Task brief: Repeat exactly the lines of the listing from the line containing "Design premium, détails" through its last line, and nothing beyond them.

Listed entries:
════════════════════

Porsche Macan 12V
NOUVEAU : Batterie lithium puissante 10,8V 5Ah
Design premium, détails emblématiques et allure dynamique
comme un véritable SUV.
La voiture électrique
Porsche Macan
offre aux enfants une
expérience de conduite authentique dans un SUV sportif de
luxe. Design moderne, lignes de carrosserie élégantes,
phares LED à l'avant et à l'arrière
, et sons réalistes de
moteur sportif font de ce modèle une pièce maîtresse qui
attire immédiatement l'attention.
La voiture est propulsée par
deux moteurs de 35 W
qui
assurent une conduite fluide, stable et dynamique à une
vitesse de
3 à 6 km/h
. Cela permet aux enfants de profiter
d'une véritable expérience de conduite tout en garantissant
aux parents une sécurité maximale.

════════════════════

Answer box:
Design premium, détails emblématiques et allure dynamique
comme un véritable SUV.
La voiture électrique
Porsche Macan
offre aux enfants une
expérience de conduite authentique dans un SUV sportif de
luxe. Design moderne, lignes de carrosserie élégantes,
phares LED à l'avant et à l'arrière
, et sons réalistes de
moteur sportif font de ce modèle une pièce maîtresse qui
attire immédiatement l'attention.
La voiture est propulsée par
deux moteurs de 35 W
qui
assurent une conduite fluide, stable et dynamique à une
vitesse de
3 à 6 km/h
. Cela permet aux enfants de profiter
d'une véritable expérience de conduite tout en garantissant
aux parents une sécurité maximale.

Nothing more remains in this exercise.